The creation of a tribunal to try those responsible for last year’s assassination of Lebanon’s Prime Minister Rafik Hariri and others took a step forward today as the Security Council unanimously voted to ask Secretary-General Kofi Annan to consult with the country’s Government on the matter – a move immediately welcomed by an official from Beirut.
“My Government considers the unanimous vote on this resolution, coupled with Lebanese consensus on subject, as a clear indication of the international community’s strong commitment and determination to punish all those involved in this terrorist crime,” Boutros Assaker, acting Secretary-General of the Lebanese Ministry of Foreign Affairs and Immigrants, told the Security Council.
By following up on the investigation of Prime Minister Hariri and others, the tribunal will “deter criminals and will promote security and stability in Lebanon and throughout the region,” he observed.
The resolution adopted today requests Mr. Annan to negotiate an agreement with the Lebanese Government “aimed at establishing a tribunal of an international character based on the highest international standards of criminal justice.”
Mr. Assaker pledged that his Government “will spare no effort” to conclude negotiations on the matter as quickly as possible.
The resolution, sponsored by the United Kingdom and the United States, also acknowledges that the adoption of a legal basis for the tribunal “would not prejudice the gradual phasing-in of its various components and would not predetermine the timing of the commencement of its operations, which will depend on the progress of the investigation.”
Currently, the UN International Independent Investigation Commission (UNIIIC) is probing the Hariri assignation. It was created after an earlier UN mission deemed Lebanon's own probe seriously flawed and Syria primarily responsible for the political tension preceding Mr. Hariri’s murder, and has already reported finding evidence pointing to both Lebanese and Syrian involvement in the 14 February 2005 bombing, which killed the Prime Minister and 22 others.
In its resolution today, the Council asked Mr.
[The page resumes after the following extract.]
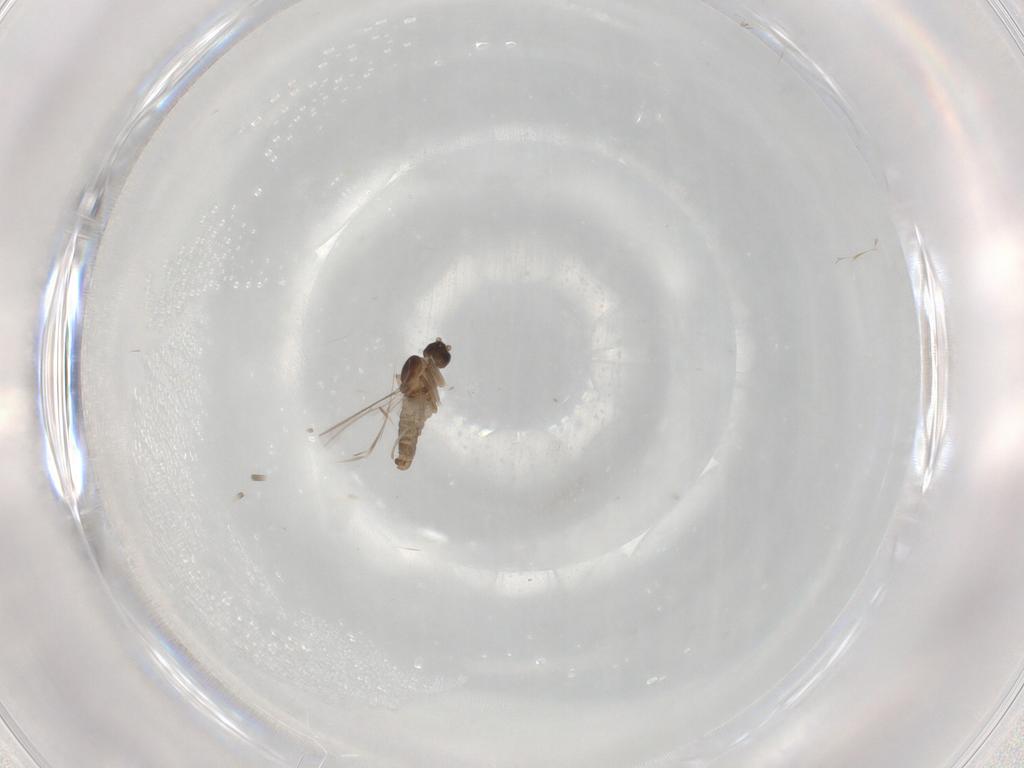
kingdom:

Annan to report on his talks, including on “options for a funding mechanism appropriate to ensure the continued and effective functioning of the tribunal.”
In a preliminary report to the Security Council released a week ago, the Secretary-General recommended that a mixed tribunal, with both Lebanese and international participation, would best serve justice.
Among the issues that must be considered, he said, is whether or not all terrorist attacks in Lebanon since 1 October 2004 should fall into the jurisdiction of the tribunal, since the Council has raised the possibility that the UNIIIC could expand its scope.